In Higueros v. La Villa Banquets, 17 WC 9838, 20 IWCC 0769 Petitioner was a restaurant bus boy who observed an argument in the restaurant parking lot while taking garbage to the dumpster. A man was striking a woman, so the gentleman-Petitioner struck up a conversation with the man during which he told the thug he could not fight/strike others while on the property, that he should leave as the police were coming. As no good deed goes unpunished, the thug turned on Petitioner and struck him in the face with an object.

 

The IL WC Commission found Petitioner was actually “in the course of” employment, as he was dumping garbage at the time, and rendering aid to the victim of such disturbance does not necessarily remove a worker from the course of employment.

 

However, the IL WC Commission found Petitioner did not meet the “arising out of” element necessary to impart compensability.
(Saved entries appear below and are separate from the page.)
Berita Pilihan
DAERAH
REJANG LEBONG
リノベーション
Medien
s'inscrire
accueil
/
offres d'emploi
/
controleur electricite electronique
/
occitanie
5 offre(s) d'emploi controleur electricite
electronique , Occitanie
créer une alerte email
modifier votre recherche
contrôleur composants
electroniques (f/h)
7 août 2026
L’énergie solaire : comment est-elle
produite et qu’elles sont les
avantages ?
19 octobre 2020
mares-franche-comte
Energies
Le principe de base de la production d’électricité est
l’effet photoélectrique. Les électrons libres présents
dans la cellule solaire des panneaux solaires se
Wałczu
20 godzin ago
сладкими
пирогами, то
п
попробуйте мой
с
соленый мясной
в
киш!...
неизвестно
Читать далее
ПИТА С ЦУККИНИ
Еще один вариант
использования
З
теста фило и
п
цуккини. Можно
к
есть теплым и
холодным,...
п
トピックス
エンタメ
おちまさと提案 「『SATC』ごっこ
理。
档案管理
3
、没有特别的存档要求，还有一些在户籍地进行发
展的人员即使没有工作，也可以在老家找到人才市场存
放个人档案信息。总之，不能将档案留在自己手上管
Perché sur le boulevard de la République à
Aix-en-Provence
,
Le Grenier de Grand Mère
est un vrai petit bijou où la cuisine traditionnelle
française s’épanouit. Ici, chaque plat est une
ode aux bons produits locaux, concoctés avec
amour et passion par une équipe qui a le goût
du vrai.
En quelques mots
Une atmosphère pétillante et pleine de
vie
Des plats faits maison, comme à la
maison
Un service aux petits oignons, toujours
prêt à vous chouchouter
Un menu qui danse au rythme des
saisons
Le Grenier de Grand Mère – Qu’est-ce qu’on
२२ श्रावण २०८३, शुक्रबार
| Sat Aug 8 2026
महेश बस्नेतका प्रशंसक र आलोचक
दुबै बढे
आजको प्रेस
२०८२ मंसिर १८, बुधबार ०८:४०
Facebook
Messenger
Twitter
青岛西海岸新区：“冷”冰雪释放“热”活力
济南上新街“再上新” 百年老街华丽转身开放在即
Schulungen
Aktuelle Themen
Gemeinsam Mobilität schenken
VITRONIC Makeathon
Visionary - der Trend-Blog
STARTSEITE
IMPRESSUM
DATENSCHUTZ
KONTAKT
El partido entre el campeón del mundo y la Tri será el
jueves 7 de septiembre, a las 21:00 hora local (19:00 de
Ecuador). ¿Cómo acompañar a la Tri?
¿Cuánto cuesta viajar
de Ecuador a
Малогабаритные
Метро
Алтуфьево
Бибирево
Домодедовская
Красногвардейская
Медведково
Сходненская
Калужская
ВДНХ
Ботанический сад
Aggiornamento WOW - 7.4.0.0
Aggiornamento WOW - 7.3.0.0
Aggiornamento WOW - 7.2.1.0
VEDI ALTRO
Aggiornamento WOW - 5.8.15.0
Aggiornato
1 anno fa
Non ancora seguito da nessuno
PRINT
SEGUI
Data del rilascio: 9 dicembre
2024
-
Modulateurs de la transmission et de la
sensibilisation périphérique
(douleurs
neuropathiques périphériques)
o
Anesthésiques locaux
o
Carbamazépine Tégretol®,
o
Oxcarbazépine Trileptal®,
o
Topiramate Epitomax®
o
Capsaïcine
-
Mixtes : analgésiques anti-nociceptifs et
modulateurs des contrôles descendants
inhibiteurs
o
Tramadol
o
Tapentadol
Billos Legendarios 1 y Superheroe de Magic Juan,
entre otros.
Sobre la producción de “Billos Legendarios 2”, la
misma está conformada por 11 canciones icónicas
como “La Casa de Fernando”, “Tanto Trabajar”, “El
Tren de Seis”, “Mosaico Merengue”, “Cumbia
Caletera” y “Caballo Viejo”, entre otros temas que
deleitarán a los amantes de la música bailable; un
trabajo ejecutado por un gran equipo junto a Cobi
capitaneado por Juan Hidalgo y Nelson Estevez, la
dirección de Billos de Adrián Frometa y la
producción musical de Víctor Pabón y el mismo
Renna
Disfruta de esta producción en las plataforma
Although Petitioner argued he worked as a bus boy until late at night, and he was exposed to a greater risk of responding to altercations involving intoxicated patrons, the Commission found this insufficient to prove “increased risk” and Petitioner did not present evidence as to potential increased crime rates in the area surrounding the bar. The IL WC Commission found it significant that there had never been an incident like this on the Respondent’s premises. There was no obligation to assist patrons either, based on Petitioner’s job description. Benefits were denied.

 

One wonders if a bouncer would have had better odds at arguing such a confrontation “arises out of” his employment, particularly if the altercation began inside the bar/restaurant.